Nella cultura semitica, quella degli uomini della bibbia e dello stesso Gesù, non era così: la parola era un atto solenne ed efficace, tanto più operante tanto più grande e sincero era colui che la pronunciava. In questo senso il libro del Deuteronomio è emblematico, visto che è stato definito come il libro della legge divina predicata, raccogliendo tre grandi e solenni omelie attribuite a Mosè; e per questo, sempre nella cultura semitica, hanno un posto privilegiato i profeti, coloro che, come leggiamo nella prima lettura di questa quarta domenica del tempo ordinario, tratta appunto dal Deuteronomio, parlano con le parole di Dio.

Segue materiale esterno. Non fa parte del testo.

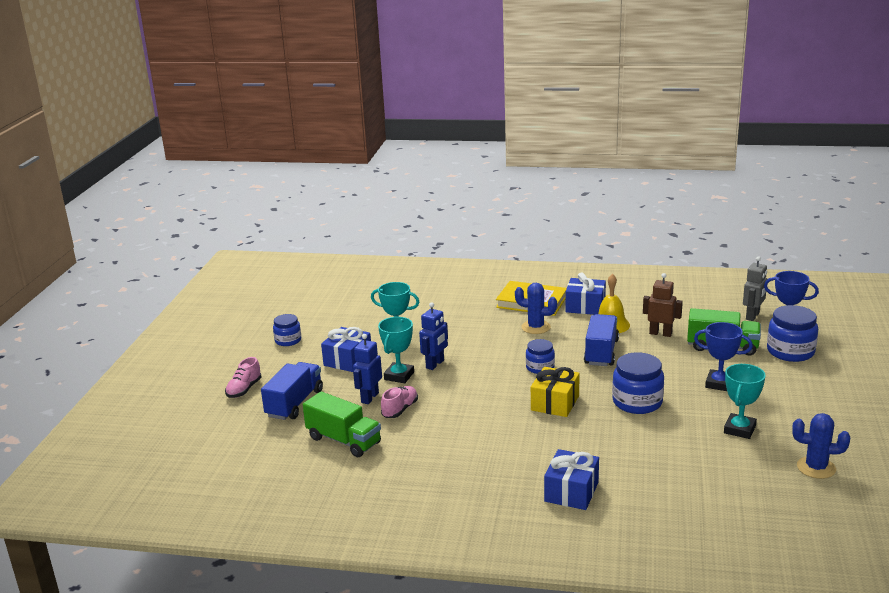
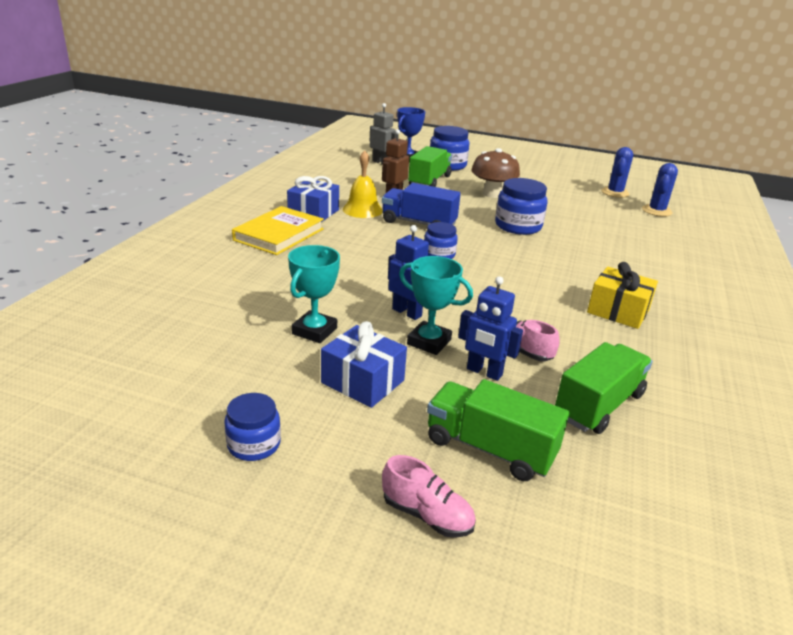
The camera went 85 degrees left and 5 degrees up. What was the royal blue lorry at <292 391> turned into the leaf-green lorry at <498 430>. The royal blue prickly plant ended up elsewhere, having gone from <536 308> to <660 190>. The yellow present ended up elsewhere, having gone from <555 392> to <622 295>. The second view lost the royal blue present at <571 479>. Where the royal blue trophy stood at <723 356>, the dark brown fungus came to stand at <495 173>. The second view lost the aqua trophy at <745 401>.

Nel brano evangelico di questa domenica incontriamo Gesù proprio nella sue vesti di grande profeta, il più grande di tutti. Anzi, nel prologo di Giovanni addirittura Gesù è la parola stessa di Dio che si è incarnata («e il verbo si è fatto carne»). Egli, ripete due volte Marco, insegnava come uno che ha autorità, per questo la sua predicazione è efficace, capace anche di fare miracoli e scacciare demoni. Ma che significa «insegnare con autorità»?
A differenza degli scribi e dei farisei, che nel vangelo vengono sempre definiti ipocriti, Gesù viveva in prima persona quello che predicava e ciò che chiedeva agli altri lo applicava innanzitutto a se stesso. Così, quando chiede di amare il prossimo, lui per primo lo ama in massimo grado fino a dare la vita per tutti gli esseri umani e quando predica il perdono, lo applica nel momento supremo della croce: «Perdona loro, perché non sanno quello che fanno…». Questo significa parlare con autorità: vivere in prima persona ciò che si chiede agli altri. Credere in ciò che si dice e ciò che si dice fare.

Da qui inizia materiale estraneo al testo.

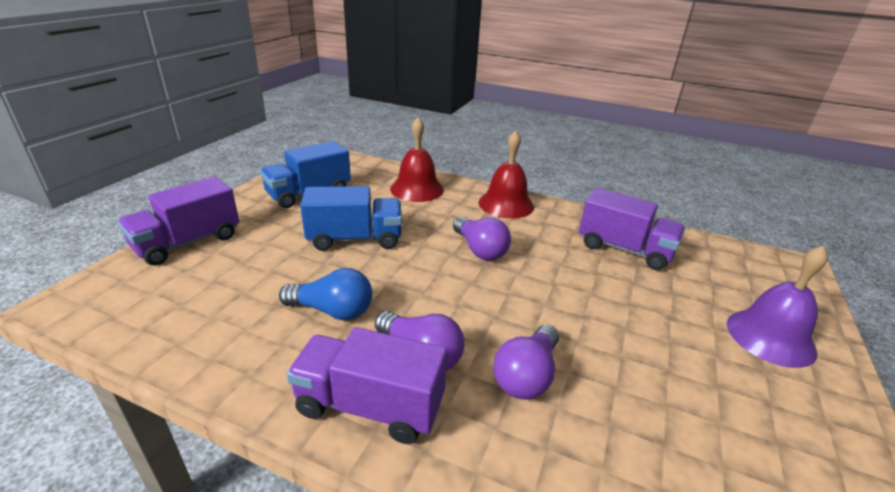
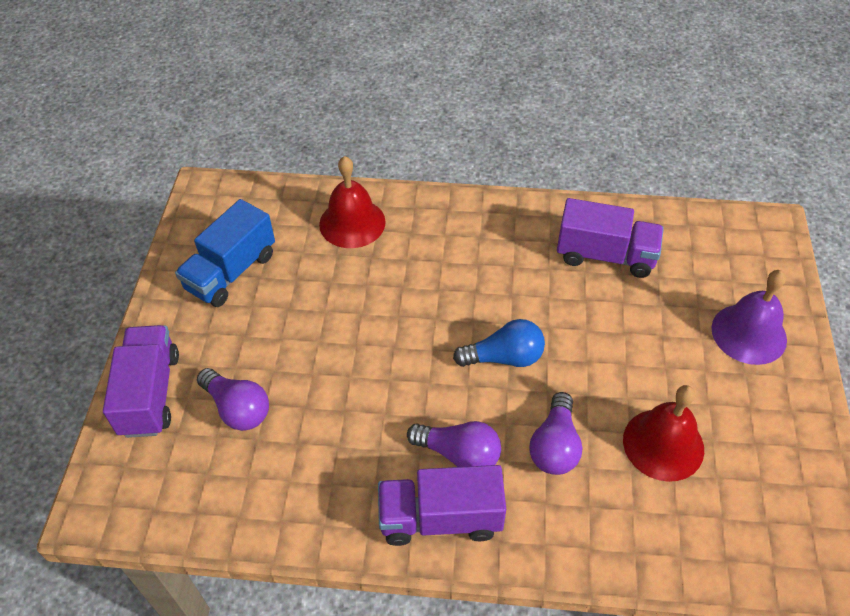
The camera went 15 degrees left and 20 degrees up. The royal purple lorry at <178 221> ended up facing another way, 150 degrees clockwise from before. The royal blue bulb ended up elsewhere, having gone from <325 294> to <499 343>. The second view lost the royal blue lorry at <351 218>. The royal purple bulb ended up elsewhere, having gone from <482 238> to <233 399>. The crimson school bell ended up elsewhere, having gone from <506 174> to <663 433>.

Ne facciamo esperienza tutti: quando crediamo in qualcosa e desideriamo trasmetterla, non occorrono tante parole, bastano i gesti, l’espressione del viso e, soprattutto, l’esempio di vita.
Tutti, in questo senso, possiamo essere profeti, parlare con autorità: il prete che vive ciò che predica; il catechista che crede per primo in ciò che insegna; il genitore che educa soprattutto con l’esempio; il politico che s’impegna innanzitutto per il bene comune…
È facile fare i profeti dietro una tastiera di un computer o di un cellulare, dove nessuno ci conosce, non si ascolta il tono della voce e non si vedono i gesti del corpo e la luce degli occhi. Per questo, oggi più che mai, occorre recuperare la profezia della nostra fede, dare un senso alle nostre parole e parlare soprattutto con l’esempio, non scoraggiandoci se siamo pochi e in minoranza: di profeti in Israele ne nasceva uno ogni tanto e gli apostoli di Gesù erano solo dodici, rozzi e ignoranti, eppure hanno evangelizzato il mondo credendo in ciò che dicevano e testimoniando in prima persona la fede nel Cristo crocifisso e risorto.